Dataset: Biological degradation rate constants for acetaldehyde and ethanol (and associated water quality parameters) in surface waters of the Upper Newport Back Bay estuary in California from May 2021 to July 2022

The Newport Back Bay (NBB) is an estuary in Orange County, Southern California, USA. It includes the Upper Newport Back Bay, a ~1000-acre ecological preserve managed by the U.S. Fish and Wildlife Service and the California Department of Fish and Game. This estuary includes salt marshes and mudflats. The primary freshwater input is the San Diego creek which drains a ~150 square mile watershed, with  additional freshwater inputs from some storm-water drains.  Water samples were collected from 3 sites: Site 1 (inlet; 33.650327, -117.8671967); site 2 (mid-estuary; 33.6302266, -117.8859726); site 3 (near the outlet into the Pacific Ocean; 33.6181867, -117.9051099). When freshwater inflow is significant, site 1 has lower salinity water with higher dissolved organic content.

Surface water (<5 cm) was sampled in the morning from the shore, stored in amber glass bottles and transported to the laboratory.  Water quality measurements were made in-situ (Hanna Instruments HI 9829 multiparameter probe with a double junction pH/oxidation reduction potential (ORP) sensor (HI7609829-1), galvanic dissolved oxygen (DO) sensor (HI7609829-2), conductivity/turbidity sensor (HI7609829-4) and a temperature sensor. 

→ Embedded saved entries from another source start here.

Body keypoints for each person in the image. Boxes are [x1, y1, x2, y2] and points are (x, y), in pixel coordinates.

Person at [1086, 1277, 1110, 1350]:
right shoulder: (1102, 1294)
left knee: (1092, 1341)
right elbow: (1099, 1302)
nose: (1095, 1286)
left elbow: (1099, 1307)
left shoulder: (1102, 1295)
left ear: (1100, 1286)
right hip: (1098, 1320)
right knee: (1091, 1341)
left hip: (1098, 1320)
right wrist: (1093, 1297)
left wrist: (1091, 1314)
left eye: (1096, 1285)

Absorbance was measured to assess the dissolved organic content of the sample and allow for calculations of estimated photochemical production rates of ethanol and acetaldehyde. Samples were first filtered through 0.2 micron Durapore filters to remove microorganisms. Spectra were obtained in a 1 cm quartz cell using a Horiba Aqualog spectrofluorometer.  Excitation-emission matrices (EEMs) were also collected (excitation 250-450 nm; emission 250 to 830 nm).  Nanopure water was used as the blank.  Raw absorbance data were used to calculate absorption coefficients (Juetten et al., 2025). 

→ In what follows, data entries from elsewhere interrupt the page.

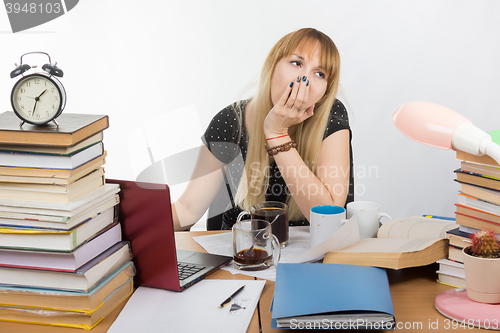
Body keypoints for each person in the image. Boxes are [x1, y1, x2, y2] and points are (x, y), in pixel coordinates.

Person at [172, 27, 353, 231]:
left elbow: (325, 216)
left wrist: (277, 133)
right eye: (297, 63)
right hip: (238, 257)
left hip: (307, 259)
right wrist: (137, 222)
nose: (305, 80)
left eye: (319, 73)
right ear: (272, 66)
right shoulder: (230, 121)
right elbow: (187, 209)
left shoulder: (332, 116)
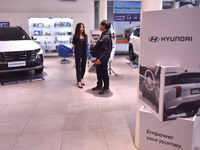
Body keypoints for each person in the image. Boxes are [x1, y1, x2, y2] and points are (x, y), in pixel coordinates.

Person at [92, 20, 112, 94]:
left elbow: (106, 51)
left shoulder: (106, 37)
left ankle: (106, 88)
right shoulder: (103, 34)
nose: (99, 26)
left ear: (104, 26)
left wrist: (100, 59)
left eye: (101, 25)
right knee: (99, 72)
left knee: (104, 72)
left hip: (102, 59)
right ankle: (99, 85)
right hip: (99, 57)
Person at [73, 23, 88, 88]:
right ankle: (78, 81)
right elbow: (73, 45)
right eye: (81, 27)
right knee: (78, 67)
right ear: (78, 28)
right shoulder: (75, 36)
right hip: (78, 53)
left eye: (83, 27)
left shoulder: (85, 36)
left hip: (84, 53)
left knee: (84, 67)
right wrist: (75, 52)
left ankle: (81, 79)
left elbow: (87, 45)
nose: (82, 28)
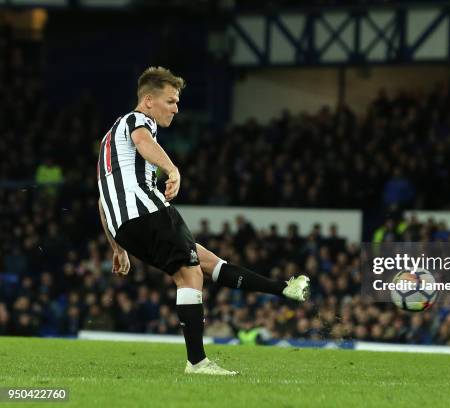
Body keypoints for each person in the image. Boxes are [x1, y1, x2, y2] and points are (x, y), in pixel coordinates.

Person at [97, 66, 310, 375]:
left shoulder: (107, 142)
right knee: (189, 275)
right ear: (147, 101)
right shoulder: (136, 121)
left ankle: (283, 289)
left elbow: (103, 200)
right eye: (170, 101)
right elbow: (143, 141)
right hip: (146, 210)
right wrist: (173, 169)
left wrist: (117, 247)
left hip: (124, 226)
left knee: (208, 263)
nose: (176, 108)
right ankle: (197, 362)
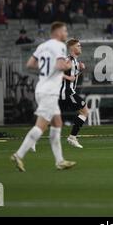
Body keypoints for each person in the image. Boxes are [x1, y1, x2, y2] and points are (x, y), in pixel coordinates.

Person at [11, 22, 75, 172]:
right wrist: (68, 66)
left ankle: (59, 161)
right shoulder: (59, 46)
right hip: (49, 92)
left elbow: (30, 64)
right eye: (65, 30)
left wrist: (47, 67)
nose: (66, 33)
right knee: (41, 126)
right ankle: (19, 154)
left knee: (57, 123)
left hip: (41, 89)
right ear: (58, 32)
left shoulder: (42, 46)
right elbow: (60, 66)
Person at [60, 39, 88, 148]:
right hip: (67, 92)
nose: (80, 47)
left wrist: (80, 70)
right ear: (72, 48)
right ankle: (72, 137)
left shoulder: (75, 61)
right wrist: (68, 77)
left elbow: (72, 76)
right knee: (85, 111)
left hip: (67, 92)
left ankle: (32, 140)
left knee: (51, 118)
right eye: (78, 46)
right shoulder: (68, 60)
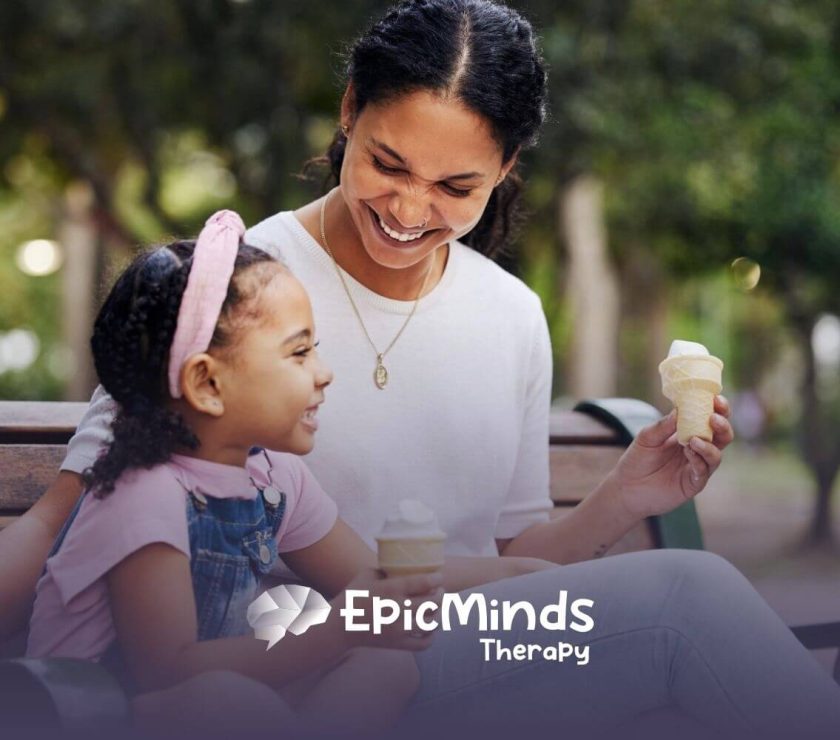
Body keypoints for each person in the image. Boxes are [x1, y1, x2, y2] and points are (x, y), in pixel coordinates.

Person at [1, 0, 839, 735]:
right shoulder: (232, 293)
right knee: (684, 605)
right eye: (388, 164)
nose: (407, 210)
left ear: (507, 168)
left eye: (454, 186)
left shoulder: (510, 315)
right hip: (286, 669)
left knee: (683, 610)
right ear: (348, 113)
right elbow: (67, 516)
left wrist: (627, 496)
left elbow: (518, 557)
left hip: (450, 650)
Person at [22, 211, 549, 736]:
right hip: (87, 711)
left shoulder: (273, 477)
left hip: (212, 701)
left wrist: (516, 574)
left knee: (383, 665)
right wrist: (338, 631)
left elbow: (366, 572)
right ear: (207, 383)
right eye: (299, 353)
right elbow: (164, 670)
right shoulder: (145, 495)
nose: (323, 373)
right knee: (231, 697)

Aerobic bacterial counts were measured by adding 1 mL of a 1:100 mL mixture of seawater and artificial seawater to Petrifilm Aerobic Count Plates (3M Corporation), incubating at 37oC for 48 hours and then counting the number of colony-forming units on the plates. This provides a measurement of culturable colonies and would be expected to underestimate the true aerobic microbial population. For total bacteria counts, 20 mL was filtered through black 0.2 µm polycarbonate filters (Whatman Cyclopore), fixed with glutaraldehyde (2% in 0.1 M phosphate buffer; pH 7.4; Poly Scientific) and stored in aluminum foil packets at 4oC. These filters were shipped on dry ice to Western Washington University where they were placed on microscope slides, DAPI stained and particles counted using a fluorescence microscope. 

Filtered samples were acidified to pH <2 using 6 M hydrochloric acid before measuring DOC concentrations with a Shimadzu TOC analyzer.

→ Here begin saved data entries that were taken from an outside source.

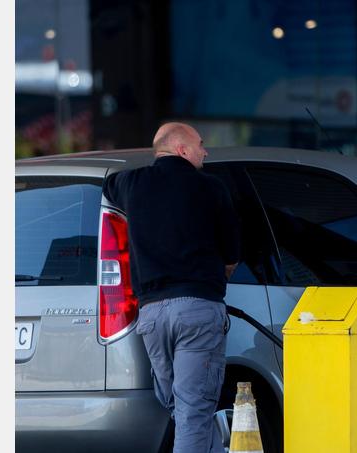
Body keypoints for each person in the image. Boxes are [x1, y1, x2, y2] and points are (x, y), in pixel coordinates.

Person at [103, 122, 240, 452]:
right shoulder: (211, 188)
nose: (205, 151)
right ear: (182, 149)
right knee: (193, 410)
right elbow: (232, 257)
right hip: (196, 311)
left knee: (184, 409)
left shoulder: (131, 184)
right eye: (200, 145)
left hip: (151, 316)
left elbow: (107, 184)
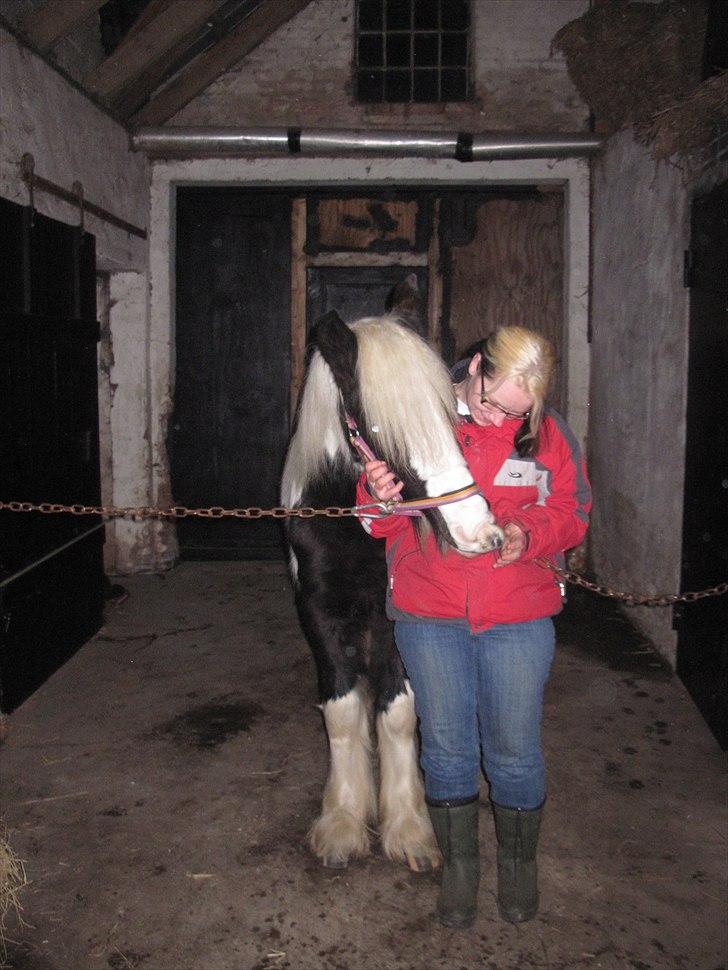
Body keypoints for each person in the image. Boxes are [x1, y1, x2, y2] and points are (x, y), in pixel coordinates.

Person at [355, 326, 591, 929]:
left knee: (513, 751)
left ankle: (518, 866)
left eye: (517, 412)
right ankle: (460, 867)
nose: (499, 418)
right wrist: (379, 496)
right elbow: (376, 526)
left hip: (518, 613)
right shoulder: (419, 413)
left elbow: (574, 511)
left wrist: (529, 534)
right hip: (430, 611)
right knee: (449, 748)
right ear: (477, 367)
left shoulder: (548, 432)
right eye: (492, 402)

Chlorophyll a levels were determined with EPA method 445.0. Briefly, 200 mL were buffered saturated magnesium carbonate solution, filtered through GF/F filters (Cytiva), sealed in aluminum foil packets and stored at -80oC in the dark. Samples were shipped on dry ice to Western Washington University’s Institute for Watershed Studies laboratory where the GF/F filters were ground and chlorophyll extracted with acetone before determining chlorophyll levels by measuring  fluorescence before and after acidification with 0.1 N HCl using a Turner Designs TD700 or 10 AU.  

The measurement of acetaldehyde and ethanol uptake rates has been described in detail in de Bruyn et al. (2021). Briefly, samples were split into two aliquots; one aliquot was filtered through 0.2 µm filters (Millipore) to remove abiotic particles and microorganisms to serve as abiotic controls for biological uptake.  About 150 mL from the other unfiltered aliquot was placed in a glass syringe, spiked with deuterated acetaldehyde or ethanol (d-4; Aldrich 98% deuterated; 40-100 nM)) and used to measure acetaldehyde or ethanol  biological degradation rates.  Syringes were kept in the dark in a water bath set to the temperature of the water when sampled. Degradation rates were determined from changes in deuterated acetaldehyde or ethanol concentrations over 4 to 5-hours.  Every ~45 minutes, samples were removed from the syringe and deuterated acetaldehyde or ethanol measured by purge and trap gas chromatography mass spectrometry (Shimadzu GC-14A/HP5973MSD).  Details of this measurement are given in de Bruyn et al. (22021). In brief, deuterated acetaldehyde or ethanol is sparged using ultrapure He, trapped in a glass bead trap at liquid nitrogen temperatures, thermally desorbed, and analyzed on a Poroplot Q column (Shimadzu, 14A) with MS detection (Agilent 5973).